◆ **WHAT IS REQUIRED**:
Up to and including the line containing "Dump the readable", set down each line of the entries below exactly, starting from the first, and leave out the rest.

◆ **EXERCISE MATERIALS**:
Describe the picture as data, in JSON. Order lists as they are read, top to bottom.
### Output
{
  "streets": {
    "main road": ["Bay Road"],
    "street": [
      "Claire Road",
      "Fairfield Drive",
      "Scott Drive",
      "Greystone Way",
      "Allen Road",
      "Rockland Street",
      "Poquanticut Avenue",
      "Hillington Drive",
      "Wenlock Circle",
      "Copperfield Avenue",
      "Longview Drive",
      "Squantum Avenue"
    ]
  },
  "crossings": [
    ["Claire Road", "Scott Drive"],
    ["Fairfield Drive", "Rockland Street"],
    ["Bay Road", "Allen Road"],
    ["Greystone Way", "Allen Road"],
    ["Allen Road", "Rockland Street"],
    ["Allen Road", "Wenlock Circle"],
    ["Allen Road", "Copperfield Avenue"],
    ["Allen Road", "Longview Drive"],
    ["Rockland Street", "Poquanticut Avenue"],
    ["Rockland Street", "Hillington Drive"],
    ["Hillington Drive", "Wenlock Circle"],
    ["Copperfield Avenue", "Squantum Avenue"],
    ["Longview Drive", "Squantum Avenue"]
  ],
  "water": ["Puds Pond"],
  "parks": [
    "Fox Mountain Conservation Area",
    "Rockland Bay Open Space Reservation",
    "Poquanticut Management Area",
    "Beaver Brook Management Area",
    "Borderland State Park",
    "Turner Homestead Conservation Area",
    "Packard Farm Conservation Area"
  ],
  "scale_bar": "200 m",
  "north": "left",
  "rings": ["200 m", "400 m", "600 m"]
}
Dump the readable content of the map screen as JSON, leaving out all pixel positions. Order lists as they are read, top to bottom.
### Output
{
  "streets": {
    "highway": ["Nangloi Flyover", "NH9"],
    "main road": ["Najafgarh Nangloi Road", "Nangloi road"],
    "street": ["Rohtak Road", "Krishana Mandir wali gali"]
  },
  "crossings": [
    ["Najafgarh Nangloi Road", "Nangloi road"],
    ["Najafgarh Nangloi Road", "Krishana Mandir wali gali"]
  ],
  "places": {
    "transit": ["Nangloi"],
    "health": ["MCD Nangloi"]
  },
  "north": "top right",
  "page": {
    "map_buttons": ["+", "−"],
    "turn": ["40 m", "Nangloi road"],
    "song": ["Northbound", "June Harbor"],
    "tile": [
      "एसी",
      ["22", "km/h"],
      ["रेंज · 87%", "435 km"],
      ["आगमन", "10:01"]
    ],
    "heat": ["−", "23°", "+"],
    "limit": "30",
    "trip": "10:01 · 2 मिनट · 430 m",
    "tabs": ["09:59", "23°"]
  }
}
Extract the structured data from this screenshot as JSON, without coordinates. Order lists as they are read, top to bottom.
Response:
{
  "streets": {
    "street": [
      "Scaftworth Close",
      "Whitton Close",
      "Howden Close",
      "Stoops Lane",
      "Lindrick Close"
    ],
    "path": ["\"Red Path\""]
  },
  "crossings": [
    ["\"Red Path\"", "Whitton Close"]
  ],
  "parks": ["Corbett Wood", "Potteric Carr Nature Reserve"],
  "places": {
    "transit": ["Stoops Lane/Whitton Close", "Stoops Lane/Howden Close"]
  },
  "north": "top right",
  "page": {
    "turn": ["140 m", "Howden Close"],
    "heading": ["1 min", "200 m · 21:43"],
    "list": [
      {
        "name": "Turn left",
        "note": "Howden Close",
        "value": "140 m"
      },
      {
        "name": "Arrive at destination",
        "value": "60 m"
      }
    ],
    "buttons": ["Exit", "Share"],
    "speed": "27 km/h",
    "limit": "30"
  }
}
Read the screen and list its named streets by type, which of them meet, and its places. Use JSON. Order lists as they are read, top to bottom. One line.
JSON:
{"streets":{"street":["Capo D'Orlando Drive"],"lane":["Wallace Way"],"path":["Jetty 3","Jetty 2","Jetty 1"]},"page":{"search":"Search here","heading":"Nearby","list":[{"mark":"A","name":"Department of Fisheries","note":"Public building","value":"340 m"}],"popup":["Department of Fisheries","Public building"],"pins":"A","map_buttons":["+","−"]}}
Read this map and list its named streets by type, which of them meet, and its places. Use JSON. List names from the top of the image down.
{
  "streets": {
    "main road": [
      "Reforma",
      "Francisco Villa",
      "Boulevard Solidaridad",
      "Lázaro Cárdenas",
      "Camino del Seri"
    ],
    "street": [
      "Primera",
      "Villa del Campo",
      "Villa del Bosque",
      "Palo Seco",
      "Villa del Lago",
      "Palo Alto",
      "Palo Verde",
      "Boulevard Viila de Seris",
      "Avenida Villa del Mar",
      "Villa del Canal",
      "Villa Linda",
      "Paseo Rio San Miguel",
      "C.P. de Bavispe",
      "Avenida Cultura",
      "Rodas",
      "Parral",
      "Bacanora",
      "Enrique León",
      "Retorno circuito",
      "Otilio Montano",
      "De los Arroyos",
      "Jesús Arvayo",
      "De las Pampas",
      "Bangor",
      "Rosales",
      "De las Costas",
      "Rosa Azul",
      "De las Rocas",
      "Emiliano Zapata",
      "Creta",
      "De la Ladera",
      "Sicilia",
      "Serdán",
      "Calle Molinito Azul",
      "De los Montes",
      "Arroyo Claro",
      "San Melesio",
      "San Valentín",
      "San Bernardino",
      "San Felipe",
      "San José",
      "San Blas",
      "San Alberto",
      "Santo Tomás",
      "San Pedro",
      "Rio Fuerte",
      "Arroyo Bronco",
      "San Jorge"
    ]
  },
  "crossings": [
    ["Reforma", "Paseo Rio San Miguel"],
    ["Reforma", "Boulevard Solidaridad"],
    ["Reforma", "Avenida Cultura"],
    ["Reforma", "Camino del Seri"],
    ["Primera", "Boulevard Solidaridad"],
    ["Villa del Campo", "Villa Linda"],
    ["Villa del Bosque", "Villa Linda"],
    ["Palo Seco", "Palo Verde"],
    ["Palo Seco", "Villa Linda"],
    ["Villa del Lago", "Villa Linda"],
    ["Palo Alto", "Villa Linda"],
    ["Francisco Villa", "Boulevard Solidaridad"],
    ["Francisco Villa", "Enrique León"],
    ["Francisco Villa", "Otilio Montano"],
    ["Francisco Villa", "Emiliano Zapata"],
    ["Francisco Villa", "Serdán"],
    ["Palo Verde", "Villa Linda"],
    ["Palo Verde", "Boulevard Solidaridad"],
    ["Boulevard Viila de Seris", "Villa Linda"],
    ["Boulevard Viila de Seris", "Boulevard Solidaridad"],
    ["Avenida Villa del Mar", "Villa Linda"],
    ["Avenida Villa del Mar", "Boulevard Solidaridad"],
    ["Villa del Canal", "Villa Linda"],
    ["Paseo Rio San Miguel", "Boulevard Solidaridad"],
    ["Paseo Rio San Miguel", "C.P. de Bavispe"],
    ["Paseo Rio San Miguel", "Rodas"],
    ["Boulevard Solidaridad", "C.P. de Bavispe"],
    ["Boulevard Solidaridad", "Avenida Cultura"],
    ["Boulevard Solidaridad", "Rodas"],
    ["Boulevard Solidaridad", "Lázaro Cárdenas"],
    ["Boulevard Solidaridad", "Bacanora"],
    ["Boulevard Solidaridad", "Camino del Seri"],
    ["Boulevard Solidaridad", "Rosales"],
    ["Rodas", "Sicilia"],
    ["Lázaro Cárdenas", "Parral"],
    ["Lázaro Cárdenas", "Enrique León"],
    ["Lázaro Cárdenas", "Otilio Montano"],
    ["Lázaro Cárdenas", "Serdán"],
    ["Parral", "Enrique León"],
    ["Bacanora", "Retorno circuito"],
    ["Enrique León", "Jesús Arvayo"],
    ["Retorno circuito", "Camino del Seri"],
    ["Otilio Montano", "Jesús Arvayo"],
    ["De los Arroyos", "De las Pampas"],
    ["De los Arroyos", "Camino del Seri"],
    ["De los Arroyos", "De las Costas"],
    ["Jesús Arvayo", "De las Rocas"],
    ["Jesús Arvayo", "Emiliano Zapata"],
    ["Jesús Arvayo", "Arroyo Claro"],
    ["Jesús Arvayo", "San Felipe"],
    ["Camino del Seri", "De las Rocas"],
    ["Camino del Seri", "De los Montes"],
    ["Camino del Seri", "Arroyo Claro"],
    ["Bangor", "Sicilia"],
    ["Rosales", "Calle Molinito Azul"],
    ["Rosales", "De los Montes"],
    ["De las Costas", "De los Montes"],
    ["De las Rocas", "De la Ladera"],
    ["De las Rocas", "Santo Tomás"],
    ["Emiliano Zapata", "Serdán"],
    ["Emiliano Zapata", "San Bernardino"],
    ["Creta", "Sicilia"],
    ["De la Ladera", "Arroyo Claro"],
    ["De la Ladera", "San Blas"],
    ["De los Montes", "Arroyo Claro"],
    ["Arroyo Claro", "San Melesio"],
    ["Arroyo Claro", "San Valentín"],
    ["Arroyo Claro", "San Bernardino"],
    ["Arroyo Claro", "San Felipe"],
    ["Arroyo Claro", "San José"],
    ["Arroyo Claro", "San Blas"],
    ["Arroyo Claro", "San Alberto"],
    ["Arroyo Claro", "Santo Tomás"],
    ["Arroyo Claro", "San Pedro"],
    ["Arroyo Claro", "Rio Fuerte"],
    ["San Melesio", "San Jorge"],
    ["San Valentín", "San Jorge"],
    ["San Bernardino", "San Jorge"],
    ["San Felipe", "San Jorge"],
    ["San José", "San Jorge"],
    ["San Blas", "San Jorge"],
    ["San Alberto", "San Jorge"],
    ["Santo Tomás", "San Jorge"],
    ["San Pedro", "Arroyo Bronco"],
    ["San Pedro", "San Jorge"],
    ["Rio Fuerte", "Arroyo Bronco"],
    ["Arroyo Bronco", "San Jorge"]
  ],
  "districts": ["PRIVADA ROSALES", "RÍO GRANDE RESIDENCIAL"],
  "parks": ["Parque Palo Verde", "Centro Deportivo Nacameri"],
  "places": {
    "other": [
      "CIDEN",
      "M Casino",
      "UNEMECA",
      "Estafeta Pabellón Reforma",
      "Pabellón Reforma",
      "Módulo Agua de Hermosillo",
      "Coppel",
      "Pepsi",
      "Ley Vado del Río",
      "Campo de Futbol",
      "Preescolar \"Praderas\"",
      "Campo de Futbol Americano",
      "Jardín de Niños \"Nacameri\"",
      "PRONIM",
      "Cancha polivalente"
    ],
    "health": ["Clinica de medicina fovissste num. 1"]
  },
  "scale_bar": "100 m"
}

◆ **RESULT**:
Describe the picture as data, in JSON. Order lists as they are read, top to bottom.
### Output
{
  "streets": {
    "main road": ["Bay Road"],
    "street": [
      "Claire Road",
      "Fairfield Drive",
      "Scott Drive",
      "Greystone Way",
      "Allen Road",
      "Rockland Street",
      "Poquanticut Avenue",
      "Hillington Drive",
      "Wenlock Circle",
      "Copperfield Avenue",
      "Longview Drive",
      "Squantum Avenue"
    ]
  },
  "crossings": [
    ["Claire Road", "Scott Drive"],
    ["Fairfield Drive", "Rockland Street"],
    ["Bay Road", "Allen Road"],
    ["Greystone Way", "Allen Road"],
    ["Allen Road", "Rockland Street"],
    ["Allen Road", "Wenlock Circle"],
    ["Allen Road", "Copperfield Avenue"],
    ["Allen Road", "Longview Drive"],
    ["Rockland Street", "Poquanticut Avenue"],
    ["Rockland Street", "Hillington Drive"],
    ["Hillington Drive", "Wenlock Circle"],
    ["Copperfield Avenue", "Squantum Avenue"],
    ["Longview Drive", "Squantum Avenue"]
  ],
  "water": ["Puds Pond"],
  "parks": [
    "Fox Mountain Conservation Area",
    "Rockland Bay Open Space Reservation",
    "Poquanticut Management Area",
    "Beaver Brook Management Area",
    "Borderland State Park",
    "Turner Homestead Conservation Area",
    "Packard Farm Conservation Area"
  ],
  "scale_bar": "200 m",
  "north": "left",
  "rings": ["200 m", "400 m", "600 m"]
}
Dump the readable content of the map screen as JSON, leaving out all pixel positions. Order lists as they are read, top to bottom.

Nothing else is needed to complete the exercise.